Anamnèse
Nous présentons le cas d'un homme de 47 ans, originaire d'Alicante, ouvrier du bâtiment, marié et père de deux enfants, bénéficiant d'un bon soutien social et familial.
Le patient a consulté son médecin traitant en octobre 2008 (à l'âge de 36 ans) pour une toux avec expectoration hémoptotique occasionnelle qui durait depuis 4 jours, associée à une fièvre fébrile sans autre manifestation clinique.

Examen physique
A l'examen, le patient est en bon état général, avec une légère hypophonie au niveau du lobe supérieur droit du poumon (LSD), le reste de l'examen étant normal.

Examens complémentaires
Une radiographie du thorax a été demandée à son médecin traitant et a révélé une masse dans le lobe supérieur droit.

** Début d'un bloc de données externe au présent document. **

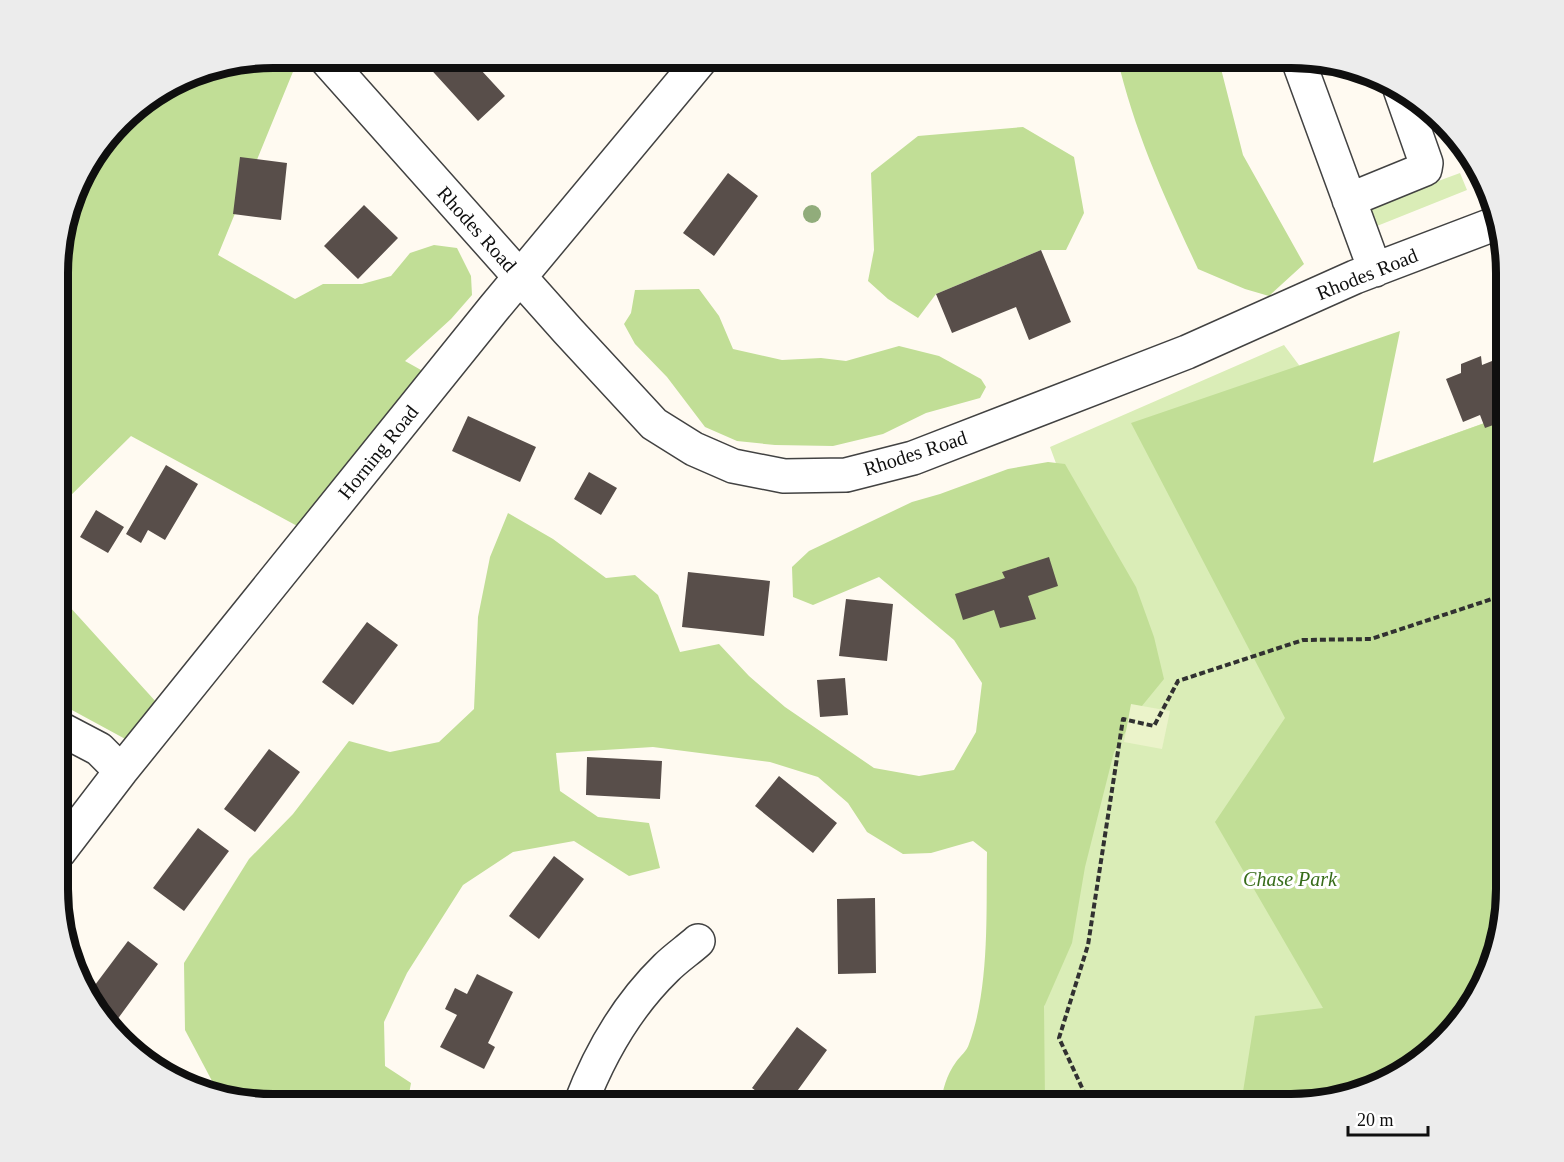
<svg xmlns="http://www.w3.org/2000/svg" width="1564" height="1162" font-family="Georgia,serif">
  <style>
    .green { fill: #daedb7 }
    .forest { fill: #c1de96 }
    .pitch { fill: #ebf3ca }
    .building { fill: #584e4a }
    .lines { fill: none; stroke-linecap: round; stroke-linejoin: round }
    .minor-casing { stroke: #424242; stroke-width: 36 }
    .path { stroke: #313131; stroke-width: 4; stroke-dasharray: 6 3; stroke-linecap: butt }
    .minor { stroke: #fff; stroke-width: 33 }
    .tree { fill: #91ac7b }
    .labels { text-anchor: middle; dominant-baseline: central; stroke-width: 6; stroke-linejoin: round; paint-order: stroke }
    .street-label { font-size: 20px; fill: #0f0f0f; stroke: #fff }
    .park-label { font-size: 20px; font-style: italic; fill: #376c1a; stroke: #fff }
    .rim { fill: none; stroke: #0f0f0f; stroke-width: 8 }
  </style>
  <rect width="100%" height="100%" fill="#fffaf1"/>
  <path class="green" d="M1460,173L1467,190L1372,228L1365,208Z
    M1284,345L1372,463L1507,415V903L1491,971L1462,1021L1386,1083L1291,1105H1018L1032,1070L1117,629L1050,447Z"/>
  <path class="forest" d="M273,57H299L218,255L295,299L323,284H362L391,276L410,253L434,245L457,248L471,276L472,295L451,319L405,361L437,379L312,534L131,436L59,507V245L79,177L130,111L191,73Z
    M1117,57H1218L1243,155L1304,264L1269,296L1245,289L1198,269C1165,198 1135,134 1117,57Z
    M1023,127L1074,157L1084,213L1066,250H1041L936,294L918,318L888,299L868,281L874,250L871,173L918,136Z
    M699,289L719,316L733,349L782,360L821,358L846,361L899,346L939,356L981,379L986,387L980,398L926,413L883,434L833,446L775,445L737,441L705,427L667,377L635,344L624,324L631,313L635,290Z
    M1400,331L1373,463L1507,415V903L1491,971L1462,1021L1386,1083L1291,1105H1229L1242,1098L1255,1016L1323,1008L1215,822L1285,718L1131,423Z
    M1048,462L1065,464L1136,587L1154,637L1164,679L1137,712L1114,752L1085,867L1072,943L1044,1007L1045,1101L1048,1105H941C942,1090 947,1074 956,1062C960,1056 967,1051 969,1044C990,987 986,912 987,852L973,841L931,853L903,854L867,832L848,803L818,777L770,762L653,747L556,753L560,791L598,817L649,823L660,868L629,876L574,841L513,852L463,885L407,973L384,1022L385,1066L411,1083L407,1105H259L220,1096L185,1030L184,963L249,859L293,814L349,741L390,752L439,742L474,709L478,617L490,557L508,513L553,539L606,578L635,575L658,595L680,652L719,644L749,676L785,707L874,768L919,776L954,770L976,732L982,683L954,640L879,577L813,605L793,597L792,567L809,551L912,502L940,494L1008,469Z
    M59,595L167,714L140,747L59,703Z"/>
  <path class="pitch" d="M1131,704L1170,711L1162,749L1124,742Z"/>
  <path class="building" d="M429,57H469L505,96L478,121L425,63Z
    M240,157L287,163L281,220L233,214Z
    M728,173L758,196L714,256L683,233Z
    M364,205L398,238L358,279L324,246Z
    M1041,250L1071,322L1029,340L1016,307L952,333L936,294Z
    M1507,355V420L1485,428L1480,415L1463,422L1446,379L1461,373V364L1481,356L1482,365Z
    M468,416L536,447L520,482L452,451Z
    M166,465L198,484L165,540L148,530L141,543L126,534Z
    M589,472L617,488L601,515L574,499Z
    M96,510L124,527L108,553L80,537Z
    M1049,557L1058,586L1028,596L1036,619L1000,628L994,610L963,620L955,594L1005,578L1002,572Z
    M688,572L770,581L764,636L682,627Z
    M846,599L893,604L887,661L839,656Z
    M367,622L398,645L353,705L322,682Z
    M845,678L848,715L820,717L817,680Z
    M269,749L300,772L255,832L224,809Z
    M587,757L662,761L660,799L586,795Z
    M779,776L837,823L813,853L755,806Z
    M198,828L229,851L184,911L153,888Z
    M554,856L584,879L539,939L509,916Z
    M875,898L876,973L838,974L837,899Z
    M128,941L158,964L114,1024L102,1016L86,997Z
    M477,974L513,992L488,1043L495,1047L484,1069L440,1047L457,1015L445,1009L455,988L467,994Z
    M797,1027L827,1050L787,1105H775L752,1088Z"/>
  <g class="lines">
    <g class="minor-casing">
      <path id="minor" d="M324,57L568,331L654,424L694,449L733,466L784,476L846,475L913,458L1187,352L1355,277L1497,223
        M1297,57L1375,270
        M1349,200L1425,169L1426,163L1400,89
        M59,728L99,749L121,771
        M59,852L121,771L494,308L703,57
        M580,1105C599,1055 628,1005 666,968C676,958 688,950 698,941"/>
    </g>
    <path class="path" d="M1082,1105L1084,1092L1059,1038L1088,945L1123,719L1154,726L1178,681L1303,640L1371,639L1507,594"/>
    <use href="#minor" class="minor"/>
  </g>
  <circle class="tree" cx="812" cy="214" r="9"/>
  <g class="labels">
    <g class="street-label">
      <text transform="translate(477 229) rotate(48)">Rhodes Road</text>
      <text transform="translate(1367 274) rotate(-22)">Rhodes Road</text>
      <text transform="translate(378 452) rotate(-51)">Horning Road</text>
      <text transform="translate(915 453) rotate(-18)">Rhodes Road</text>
    </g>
    <g class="park-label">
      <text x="1290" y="879">Chase Park</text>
    </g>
  </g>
  <path d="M0 0H1564V1162H0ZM273 68H1291A205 205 0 0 1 1496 273V889A205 205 0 0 1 1291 1094H273A205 205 0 0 1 68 889V273A205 205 0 0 1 273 68Z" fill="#ececec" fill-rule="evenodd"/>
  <path class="rim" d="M273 68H1291A205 205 0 0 1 1496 273V889A205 205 0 0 1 1291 1094H273A205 205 0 0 1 68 889V273A205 205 0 0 1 273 68Z"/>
  <path d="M1348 1126v9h80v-9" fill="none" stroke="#0f0f0f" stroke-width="3"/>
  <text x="1357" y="1126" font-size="18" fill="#0f0f0f" stroke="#ffffff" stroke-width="4.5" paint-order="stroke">20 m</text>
</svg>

L'étude a été complétée par une tomodensitométrie thoraco-abdominale-pelvienne qui a confirmé la présence d'une masse de 3,5 cm dans le lobe supérieur droit évoquant une néoplasie pulmonaire, ainsi que d'un nodule millimétrique sous-pleural, sans aucun autre résultat à d'autres niveaux.
Un PET-CT a également été réalisé et la masse présentait un SUV maximal de 16,7. L'IRM cérébrale a exclu la présence de métastases à ce niveau.
Diagnostic
Après avoir effectué une biopsie à l'aiguille au niveau de la lésion dans le lobe supérieur droit, le patient a reçu un diagnostic d'adénocarcinome pulmonaire cT2cN1M0.

Traitement
En décembre 2008, il a subi une lobectomie supérieure droite, une lobectomie supérieure droite et une lymphadénectomie médiastinale du hile droit. Par la suite, il a bénéficié de 4 cycles de chimiothérapie adjuvante par cisplatine-vinorelbine, qui se sont terminés en avril 2009.
En novembre 2011, elle a continué à être suivie à la consultation externe d'oncologie, et on lui a découvert une rechute pulmonaire et une seule métastase cérébrale de 5 mm dans la région pariétale gauche, pour laquelle elle a reçu une radiothérapie holocrânienne palliative du 28/11/2011 au 13/12/2011, sans toxicité aiguë.
Parallèlement, une recherche de mutation de l'EGFR a été demandée, qui s'est révélée négative, de sorte qu'une chimiothérapie de première intention par cisplatine-pemetrexed a été entamée en décembre 2011. Elle a reçu quatre cycles avec une réponse partielle mineure au niveau thoracique et une stabilité de la lésion cérébrale. Étant donné la persistance de la lésion cérébrale unique, le traitement a été administré par radiothérapie stéréotaxique (SBRT), et le pemetrexed d'entretien a été commencé, mais a été interrompu après le septième cycle en raison d'une néphrite interstitielle secondaire au médicament.
En juillet 2013, la lésion pariétale gauche s'est agrandie à l'imagerie par résonance magnétique (IRM) du cerveau, et il a subi une craniotomie, avec des résultats histopathologiques compatibles avec la gliose et la nécrose.
En septembre 2013, une nouvelle progression pleurale et ganglionnaire a été observée dans le diaphragme et la région hilaire droite. Une mutation ALK a été demandée et s'est révélée positive (novembre 2013). Elle a été mise sous crizotinib à raison de 200 mg/24 heures (ajusté pour la bradycardie), avec une réponse partielle.
Trois ans plus tard, elle a présenté une nouvelle progression de la maladie dans le cerveau, avec l'apparition de trois nouvelles lésions, et il a été décidé de la traiter par SBRT, qu'elle a reçue entre le 02/03/2016 et le 14/03/2016 avec une dose totale de 30 Gy.
L'IRM cérébrale après SBRT a montré l'apparition de nouvelles lésions millimétriques supratentorielles. Il a été décidé de poursuivre les contrôles trimestriels (car il avait déjà reçu une radiothérapie holocrânienne, deux SBRT et une chirurgie cérébrale).
En novembre 2017, la maladie a de nouveau progressé au niveau des poumons et du cerveau. Elle a débuté un traitement par alectinib à 600 mg toutes les 12 heures avec une réduction des lésions cérébrales et pulmonaires.

Évolution
Lors des contrôles ultérieurs, le patient a présenté une bonne évolution, étant actuellement asymptomatique, totalement indépendant pour les activités de la vie quotidienne, et développant une vie tout à fait normale.